SenseVoice
SenseVoice copied to clipboard
时间戳数量和字符数量不匹配【词粒度模式返回时间戳】
Notice: In order to resolve issues more efficiently, please raise issue following the template. (注意:为了更加高效率解决您遇到的问题,请按照模板提问,补充细节)
❓ Questions and Help
Before asking:
- search the issues.
- search the docs.
What is your question?
发现对于某些音频(如asr识别结果有特殊符号的话),sensevoice返回字符数量和时间戳数量会不一致?相比字符数量,时间戳数量上会偏少一些。
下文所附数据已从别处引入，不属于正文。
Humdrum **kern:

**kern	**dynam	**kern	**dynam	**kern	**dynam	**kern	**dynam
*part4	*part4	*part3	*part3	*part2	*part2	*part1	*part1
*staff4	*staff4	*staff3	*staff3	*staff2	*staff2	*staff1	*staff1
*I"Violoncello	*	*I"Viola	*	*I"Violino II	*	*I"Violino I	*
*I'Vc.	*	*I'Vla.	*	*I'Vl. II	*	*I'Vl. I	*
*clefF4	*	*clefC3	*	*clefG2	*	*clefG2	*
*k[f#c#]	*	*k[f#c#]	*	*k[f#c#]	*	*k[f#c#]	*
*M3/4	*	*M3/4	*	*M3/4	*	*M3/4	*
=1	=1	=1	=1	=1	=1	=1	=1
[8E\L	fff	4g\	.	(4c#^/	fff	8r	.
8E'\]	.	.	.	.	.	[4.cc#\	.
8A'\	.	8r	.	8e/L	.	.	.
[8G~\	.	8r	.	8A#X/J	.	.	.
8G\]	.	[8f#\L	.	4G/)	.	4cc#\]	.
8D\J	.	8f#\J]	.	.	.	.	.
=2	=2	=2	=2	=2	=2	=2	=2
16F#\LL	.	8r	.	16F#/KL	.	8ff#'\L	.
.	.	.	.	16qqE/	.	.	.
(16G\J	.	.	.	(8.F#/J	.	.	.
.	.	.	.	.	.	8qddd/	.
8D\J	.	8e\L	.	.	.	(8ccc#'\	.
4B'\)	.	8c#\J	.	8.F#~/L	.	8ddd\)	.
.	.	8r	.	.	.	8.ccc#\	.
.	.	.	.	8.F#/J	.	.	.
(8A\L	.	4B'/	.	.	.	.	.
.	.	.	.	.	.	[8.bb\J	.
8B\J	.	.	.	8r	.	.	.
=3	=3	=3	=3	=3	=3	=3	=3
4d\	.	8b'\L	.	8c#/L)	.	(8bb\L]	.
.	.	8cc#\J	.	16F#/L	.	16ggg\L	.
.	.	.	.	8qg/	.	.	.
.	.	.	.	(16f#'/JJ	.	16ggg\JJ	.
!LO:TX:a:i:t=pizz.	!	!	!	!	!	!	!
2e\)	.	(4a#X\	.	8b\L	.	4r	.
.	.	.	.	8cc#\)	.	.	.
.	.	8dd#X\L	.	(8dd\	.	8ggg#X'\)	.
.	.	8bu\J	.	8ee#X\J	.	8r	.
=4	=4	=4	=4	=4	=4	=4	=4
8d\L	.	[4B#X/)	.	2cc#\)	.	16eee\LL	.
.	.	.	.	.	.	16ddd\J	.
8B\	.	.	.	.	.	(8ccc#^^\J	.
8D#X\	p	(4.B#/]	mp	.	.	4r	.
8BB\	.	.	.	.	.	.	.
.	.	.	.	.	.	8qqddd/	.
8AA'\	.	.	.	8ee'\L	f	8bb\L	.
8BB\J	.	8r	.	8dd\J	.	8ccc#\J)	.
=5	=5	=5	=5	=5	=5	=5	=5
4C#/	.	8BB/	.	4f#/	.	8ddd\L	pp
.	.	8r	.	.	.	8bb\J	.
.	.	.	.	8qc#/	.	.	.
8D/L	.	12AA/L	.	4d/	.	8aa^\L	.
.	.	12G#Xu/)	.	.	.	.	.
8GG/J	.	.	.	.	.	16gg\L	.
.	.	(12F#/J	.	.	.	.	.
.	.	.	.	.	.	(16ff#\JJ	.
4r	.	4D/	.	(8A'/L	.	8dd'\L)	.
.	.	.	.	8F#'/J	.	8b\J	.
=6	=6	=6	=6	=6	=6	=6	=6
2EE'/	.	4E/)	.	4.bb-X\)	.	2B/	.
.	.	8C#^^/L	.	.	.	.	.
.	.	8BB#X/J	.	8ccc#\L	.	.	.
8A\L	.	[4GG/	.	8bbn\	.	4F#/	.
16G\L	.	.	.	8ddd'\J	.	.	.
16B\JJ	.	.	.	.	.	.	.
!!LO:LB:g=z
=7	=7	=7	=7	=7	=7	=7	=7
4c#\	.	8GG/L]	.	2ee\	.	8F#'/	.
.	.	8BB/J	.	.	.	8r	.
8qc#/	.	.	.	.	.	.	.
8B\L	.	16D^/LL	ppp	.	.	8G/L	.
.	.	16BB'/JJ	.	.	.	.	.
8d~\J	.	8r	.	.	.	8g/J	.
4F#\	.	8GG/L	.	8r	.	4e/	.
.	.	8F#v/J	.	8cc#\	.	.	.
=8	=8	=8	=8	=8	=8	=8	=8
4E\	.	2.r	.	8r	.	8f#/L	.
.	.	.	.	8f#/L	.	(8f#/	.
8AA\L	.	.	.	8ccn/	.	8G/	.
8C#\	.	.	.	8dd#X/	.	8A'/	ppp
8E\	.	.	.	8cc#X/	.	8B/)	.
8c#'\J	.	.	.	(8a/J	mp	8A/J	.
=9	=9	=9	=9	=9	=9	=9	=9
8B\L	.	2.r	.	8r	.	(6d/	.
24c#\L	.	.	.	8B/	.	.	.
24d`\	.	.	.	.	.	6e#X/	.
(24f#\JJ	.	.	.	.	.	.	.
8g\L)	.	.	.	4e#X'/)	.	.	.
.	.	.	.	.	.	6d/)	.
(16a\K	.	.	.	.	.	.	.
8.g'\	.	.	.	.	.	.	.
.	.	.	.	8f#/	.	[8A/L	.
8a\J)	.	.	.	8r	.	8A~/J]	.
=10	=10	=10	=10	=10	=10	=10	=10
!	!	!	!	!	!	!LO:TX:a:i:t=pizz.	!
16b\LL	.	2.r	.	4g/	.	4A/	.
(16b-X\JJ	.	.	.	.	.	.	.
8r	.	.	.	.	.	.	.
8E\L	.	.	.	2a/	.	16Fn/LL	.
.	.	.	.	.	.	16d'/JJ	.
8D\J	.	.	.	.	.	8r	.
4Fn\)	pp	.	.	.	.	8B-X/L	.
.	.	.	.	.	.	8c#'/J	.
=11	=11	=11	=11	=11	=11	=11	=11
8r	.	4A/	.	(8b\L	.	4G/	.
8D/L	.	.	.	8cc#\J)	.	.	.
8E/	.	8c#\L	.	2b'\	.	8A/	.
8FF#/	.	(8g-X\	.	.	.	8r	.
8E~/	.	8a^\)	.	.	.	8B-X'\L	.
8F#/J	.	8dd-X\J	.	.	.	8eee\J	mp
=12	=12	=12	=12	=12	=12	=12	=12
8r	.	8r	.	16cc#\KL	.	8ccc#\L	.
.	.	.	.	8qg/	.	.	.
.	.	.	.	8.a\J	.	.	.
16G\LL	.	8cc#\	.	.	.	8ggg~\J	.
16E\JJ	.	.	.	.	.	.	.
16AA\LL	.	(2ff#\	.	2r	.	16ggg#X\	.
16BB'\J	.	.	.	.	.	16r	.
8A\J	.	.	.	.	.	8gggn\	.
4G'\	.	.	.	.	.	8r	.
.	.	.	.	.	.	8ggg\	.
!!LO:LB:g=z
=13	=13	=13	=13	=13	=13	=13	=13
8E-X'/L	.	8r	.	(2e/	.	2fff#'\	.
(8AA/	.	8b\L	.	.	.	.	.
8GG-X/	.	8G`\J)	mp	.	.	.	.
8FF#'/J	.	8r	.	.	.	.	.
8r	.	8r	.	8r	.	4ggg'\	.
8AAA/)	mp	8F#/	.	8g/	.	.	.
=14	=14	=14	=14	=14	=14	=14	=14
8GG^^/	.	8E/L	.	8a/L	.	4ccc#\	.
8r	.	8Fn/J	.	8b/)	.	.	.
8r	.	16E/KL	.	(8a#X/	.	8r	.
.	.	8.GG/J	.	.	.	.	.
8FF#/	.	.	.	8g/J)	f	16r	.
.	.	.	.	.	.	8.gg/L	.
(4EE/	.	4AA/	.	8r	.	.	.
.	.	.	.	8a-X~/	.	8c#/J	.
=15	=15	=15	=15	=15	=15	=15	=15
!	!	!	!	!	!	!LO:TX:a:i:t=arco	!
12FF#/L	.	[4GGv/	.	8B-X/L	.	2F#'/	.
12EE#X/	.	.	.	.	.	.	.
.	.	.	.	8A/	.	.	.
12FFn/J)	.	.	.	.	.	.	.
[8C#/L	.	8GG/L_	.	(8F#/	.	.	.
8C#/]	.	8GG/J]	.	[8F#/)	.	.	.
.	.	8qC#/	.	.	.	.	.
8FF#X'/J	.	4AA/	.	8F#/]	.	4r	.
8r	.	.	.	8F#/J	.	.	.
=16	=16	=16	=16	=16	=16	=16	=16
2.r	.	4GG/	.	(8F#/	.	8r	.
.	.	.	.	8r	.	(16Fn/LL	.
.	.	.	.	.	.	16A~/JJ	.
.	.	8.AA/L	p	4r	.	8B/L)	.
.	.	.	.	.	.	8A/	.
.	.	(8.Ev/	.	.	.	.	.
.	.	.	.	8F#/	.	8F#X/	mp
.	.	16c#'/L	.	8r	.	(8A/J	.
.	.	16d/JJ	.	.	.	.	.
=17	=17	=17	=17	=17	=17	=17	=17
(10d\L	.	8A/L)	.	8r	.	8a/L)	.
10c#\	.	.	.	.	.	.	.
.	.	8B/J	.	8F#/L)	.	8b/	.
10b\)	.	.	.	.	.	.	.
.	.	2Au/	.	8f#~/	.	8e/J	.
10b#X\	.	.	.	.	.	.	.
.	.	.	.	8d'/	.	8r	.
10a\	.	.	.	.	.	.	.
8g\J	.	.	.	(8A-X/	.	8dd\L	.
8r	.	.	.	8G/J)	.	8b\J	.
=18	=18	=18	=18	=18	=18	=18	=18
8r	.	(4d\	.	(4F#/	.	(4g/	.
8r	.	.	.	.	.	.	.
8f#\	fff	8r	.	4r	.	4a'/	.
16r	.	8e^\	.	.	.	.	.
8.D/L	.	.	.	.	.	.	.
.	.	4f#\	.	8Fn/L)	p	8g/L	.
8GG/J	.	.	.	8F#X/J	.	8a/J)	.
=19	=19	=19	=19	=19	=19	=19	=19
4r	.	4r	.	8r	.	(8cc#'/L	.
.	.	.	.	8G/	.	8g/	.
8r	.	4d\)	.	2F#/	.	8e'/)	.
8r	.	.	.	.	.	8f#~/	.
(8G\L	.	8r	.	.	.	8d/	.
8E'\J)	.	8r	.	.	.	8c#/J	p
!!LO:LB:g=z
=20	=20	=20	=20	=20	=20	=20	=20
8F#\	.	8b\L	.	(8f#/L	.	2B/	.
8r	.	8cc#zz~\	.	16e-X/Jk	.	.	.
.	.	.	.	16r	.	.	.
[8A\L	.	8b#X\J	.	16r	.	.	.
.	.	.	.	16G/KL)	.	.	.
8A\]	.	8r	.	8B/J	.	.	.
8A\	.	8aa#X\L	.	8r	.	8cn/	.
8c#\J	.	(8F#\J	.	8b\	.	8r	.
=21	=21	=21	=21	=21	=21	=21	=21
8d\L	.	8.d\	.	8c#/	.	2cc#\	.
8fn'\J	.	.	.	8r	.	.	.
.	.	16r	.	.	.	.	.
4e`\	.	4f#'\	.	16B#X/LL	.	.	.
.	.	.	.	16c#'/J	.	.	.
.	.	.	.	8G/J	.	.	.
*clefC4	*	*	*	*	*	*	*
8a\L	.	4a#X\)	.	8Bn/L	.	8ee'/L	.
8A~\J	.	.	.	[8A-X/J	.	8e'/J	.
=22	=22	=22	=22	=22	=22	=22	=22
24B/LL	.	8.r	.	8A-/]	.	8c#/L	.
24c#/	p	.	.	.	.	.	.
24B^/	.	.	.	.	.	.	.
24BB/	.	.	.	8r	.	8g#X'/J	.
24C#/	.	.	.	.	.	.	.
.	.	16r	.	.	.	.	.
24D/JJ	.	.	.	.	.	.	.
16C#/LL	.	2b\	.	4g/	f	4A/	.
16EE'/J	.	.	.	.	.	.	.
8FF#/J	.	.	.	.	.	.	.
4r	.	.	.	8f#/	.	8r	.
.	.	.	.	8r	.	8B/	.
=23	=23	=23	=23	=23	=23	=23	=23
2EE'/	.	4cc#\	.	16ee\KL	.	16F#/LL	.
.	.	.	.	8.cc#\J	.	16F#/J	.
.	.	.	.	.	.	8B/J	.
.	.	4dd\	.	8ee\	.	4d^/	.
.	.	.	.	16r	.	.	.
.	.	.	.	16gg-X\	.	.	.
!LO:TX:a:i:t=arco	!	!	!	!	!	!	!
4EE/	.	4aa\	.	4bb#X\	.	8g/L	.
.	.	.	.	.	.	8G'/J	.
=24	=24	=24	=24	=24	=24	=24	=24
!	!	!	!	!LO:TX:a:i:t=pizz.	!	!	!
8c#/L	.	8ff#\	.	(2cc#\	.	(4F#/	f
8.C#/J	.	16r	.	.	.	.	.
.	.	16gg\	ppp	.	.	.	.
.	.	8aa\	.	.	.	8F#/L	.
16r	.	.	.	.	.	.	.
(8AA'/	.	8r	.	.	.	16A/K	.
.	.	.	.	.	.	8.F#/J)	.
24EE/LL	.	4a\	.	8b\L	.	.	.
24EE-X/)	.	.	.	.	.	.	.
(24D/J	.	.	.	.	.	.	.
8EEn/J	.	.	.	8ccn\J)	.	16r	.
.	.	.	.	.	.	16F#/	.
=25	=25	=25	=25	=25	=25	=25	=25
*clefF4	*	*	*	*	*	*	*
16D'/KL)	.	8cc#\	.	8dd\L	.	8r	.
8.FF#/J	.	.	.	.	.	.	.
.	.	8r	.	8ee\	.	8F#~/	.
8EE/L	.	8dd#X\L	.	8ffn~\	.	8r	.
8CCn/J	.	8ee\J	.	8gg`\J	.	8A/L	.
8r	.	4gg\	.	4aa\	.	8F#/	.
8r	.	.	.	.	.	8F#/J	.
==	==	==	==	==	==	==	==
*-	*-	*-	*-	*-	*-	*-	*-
有办法对齐两者的输出嘛?因为想试一试sensevoice的说话者分离效果怎么样,首先会用到词粒度时间戳。 参考:
- https://github.com/modelscope/FunASR/pull/2413
- https://www.modelscope.cn/models/iic/speech_campplus_speaker-diarization_common
Code
from funasr import AutoModel
from funasr.utils.postprocess_utils import rich_transcription_postprocess
import re
model_dir = "iic/SenseVoiceSmall"
model = AutoModel(
model=model_dir,
vad_model="fsmn-vad",
vad_kwargs={"max_single_segment_time": 30000},
device="cuda:0",
)
audio_files = [
'https://www.modelscope.cn/models/iic/speech_campplus_speaker-diarization_common/resolve/master/examples/2speakers_example.wav'
]
res = model.generate(
input=audio_files, # 1分钟以上长音频
cache={},
language="auto", # "zn", "en", "yue", "ja", "ko", "nospeech"
use_itn=True,
batch_size_s=60,
# merge_vad=True, #
merge_vad=False, #
merge_length_s=15,
output_timestamp=True
)
text = res[0]["text"]
timestamp = res[0]["timestamp"]
text = rich_transcription_postprocess(text) # 对于上面的例子音频,解开注释,数量上一致;但对于另外一些音频数量上会对不上!
print(f'text: {text}')
print(f'timestamp: {timestamp}')
print(len(text), len(timestamp))
What have you tried?
What's your environment?
- OS (e.g., Linux): ubuntu20.04
- FunASR Version (e.g., 1.0.0): 1.2.6
- ModelScope Version (e.g., 1.11.0): 1.18.0
- PyTorch Version (e.g., 2.0.0): 2.6.0
- How you installed funasr (
pip, source): pip - Python version: 3.12
- GPU (e.g., V100M32): gtx4090t
- CUDA/cuDNN version (e.g., cuda11.7): 12.4
- Docker version (e.g., funasr-runtime-sdk-cpu-0.4.1): not docker
- Any other relevant information:
I have the same problem, have you solved it?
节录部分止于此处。